Why std::bad_alloc is thrown?


I'm implementing a map/reduce parallel project. However, using an input file of (more or less) 1GB, for a word count toy example, with only one mapper (which maps the whole file) i receive a std::bad_alloc exception. Unfortunately this happens only on the remote Xeon Phi (with smaller RAM), so no deep debugging.

However, the memory is occupied in 2 places: when the mapper read (store) the whole file in a char *:

void getNextKeyValue() {
    key = pos;//int
    value = new char[file_size];//file_size only with 1 mapper
    ssize_t result = pread(fd, value, file_size, pos);
    assert(result == ( file_size ) );
    morePairs = false;
}

And the other one when the map function is called and a series of pair<char*,int> is stored inside a vector as the map's result:

The map function:

std::function<void(int key, char *value,MapResult<int,char*,char*,int> *result)> map_func = [](int key,char *value,MapResult<int,char*,char*,int> *result) {
    const char delimit[]=" \t\r\n\v\f";
    char *token , *save;
    token = strtok_r(value, delimit, &save);
    while (token != NULL){
        result->emit(token,1);
        token = strtok_r (NULL,delimit, &save);
    }
};

emit implementation (and maps' result generation):

    void emit(char* key, int value) {
        res.push_back(pair<char*,int>(key,value));
    }
    ...
    private:
    vector<pair<char*,int>> res;

note: normally key and value in emit are template-based, but I omit them for claricity in this example.

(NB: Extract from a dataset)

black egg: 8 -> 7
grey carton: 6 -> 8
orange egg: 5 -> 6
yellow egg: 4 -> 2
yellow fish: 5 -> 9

In the first place I thought that std::bad_alloc was thrown because of char *value (which takes 1GB), but the exception was thrown after a testing cout message placed after the value allocation (so that'not the problem).

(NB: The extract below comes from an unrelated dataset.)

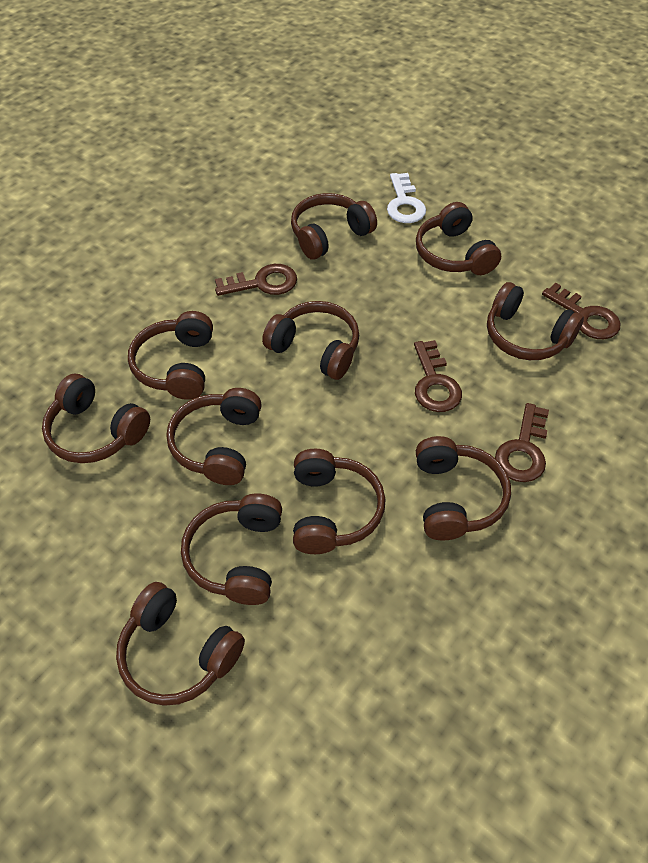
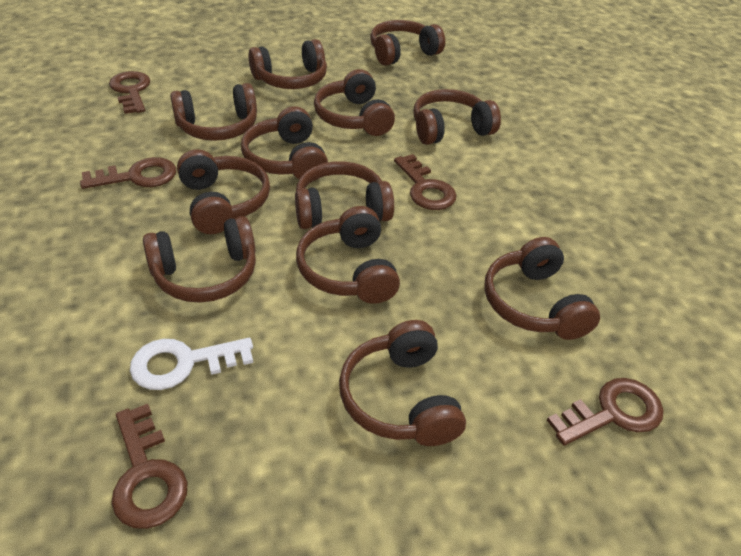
brown headphones: 11 -> 12
brown key: 4 -> 5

From what I've read about the strtok implementation, the original char* is modified (adding \0 at the end of each token) so no addition memory is allocated.

The only remaining possibility is the vector<pair<char*,int>> occupied space, but I'm not able to figure its space (please help me about it). Supposing an average word length of 5 chars, we should have ~ 2*10^8 words.

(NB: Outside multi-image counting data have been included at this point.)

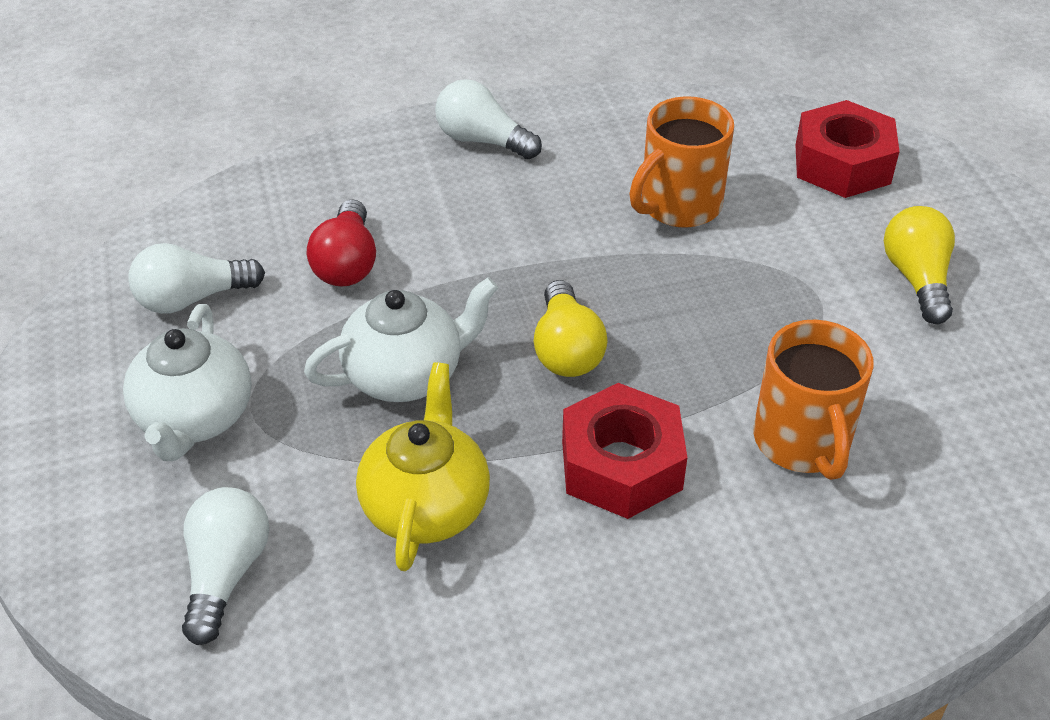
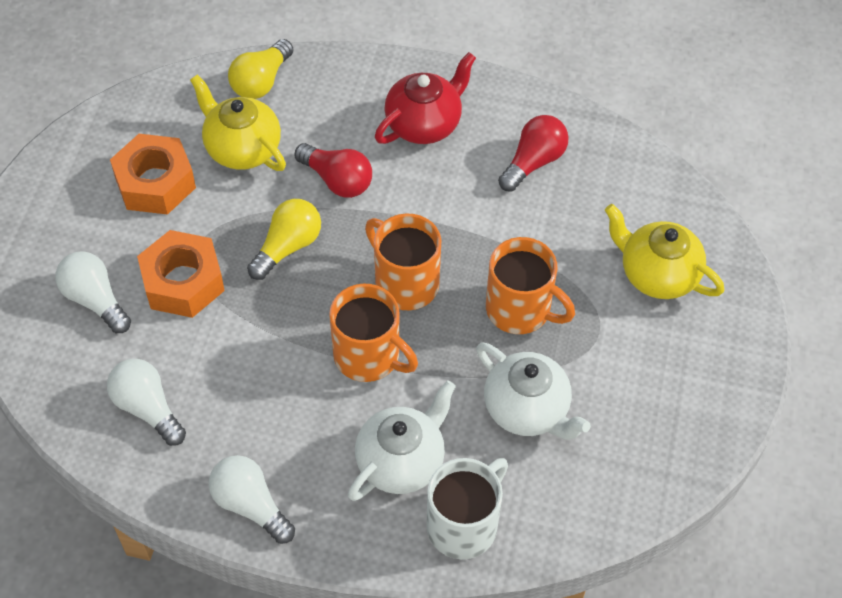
orange mug: 2 -> 3
orange nut: 0 -> 2
red light bulb: 1 -> 2
red nut: 2 -> 0
red teapot: 0 -> 1
white mug: 0 -> 1
yellow teapot: 1 -> 2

UPDATE AFTER 1201ProgramAlarm's answer : Unfortunately, precompute the number of words and then call resize() in order to eliminate unused vector's memory isn't feasible for two reasons:

  1. It would greatly reduce the performance. Without calling emit and only counting the words of a file of 280MB, it take 1242ms over 1329ms total time execution (~5000s when file is read for the first time).
  2. Using this solution, the final user should deeply consider memory usage when he writes the map function, which usually doesn't happen in classic map/reduce frameworks like Hadoop.

Solution

  • The problem isn't the space used by the vector, it's all the space previously used by the vector when its capacity was smaller. Unless you call reserve on the vector, it starts empty and allocates a small amount of space (typically large enough for one element) when you push the first element. During later pushes, if it doesn't have enough remaining space allocated, it will allocate more (1.5x or 2x the current size). This means you need enough free memory for both the smaller size and the larger one. Because the freed memory chunks, when combined, still won't be enough for the next larger requested amount, there can be a lot of free but unused memory.

    You should call res.reserve(/*appropriate large size*/), or switch containers to a deque that, while it will need more space in the end, won't need to do the reallocations as it grows. To get the size to reserve, you can walk your file once to see how many words are really in it, reserve space for them, then walk it again and save the words.